# Task prompt
What the response needs is every record, repeated verbatim, and no images.

# Entries shown
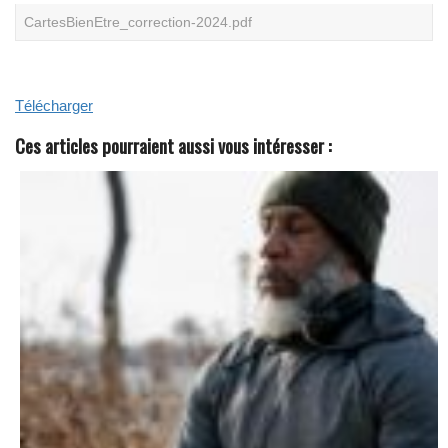
N
CartesBienEtre_correction-2024.pdf
O
S
L
I
V
Télécharger
R
E
S
Ces articles pourraient aussi vous intéresser :
B
L
A
N
C
S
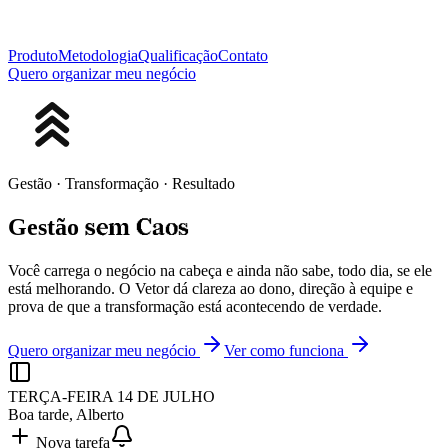
Produto
Metodologia
Qualificação
Contato
Quero organizar meu negócio
Gestão · Transformação · Resultado
sem
Caos
Gestão
Você carrega o negócio na cabeça e ainda não sabe, todo dia, se ele
está melhorando. O Vetor dá clareza ao dono, direção à equipe e
prova de que a transformação está acontecendo de verdade.
Quero organizar meu negócio
Ver como funciona
TERÇA-FEIRA 14 DE JULHO
Boa tarde
, Alberto
Nova tarefa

# Exercise result
N
CartesBienEtre_correction-2024.pdf
O
S
L
I
V
Télécharger
R
E
S
Ces articles pourraient aussi vous intéresser :
B
L
A
N
C
S
Produto
Metodologia
Qualificação
Contato
Quero organizar meu negócio
Gestão · Transformação · Resultado
sem
Caos
Gestão
Você carrega o negócio na cabeça e ainda não sabe, todo dia, se ele
está melhorando. O Vetor dá clareza ao dono, direção à equipe e
prova de que a transformação está acontecendo de verdade.
Quero organizar meu negócio
Ver como funciona
TERÇA-FEIRA 14 DE JULHO
Boa tarde
, Alberto
Nova tarefa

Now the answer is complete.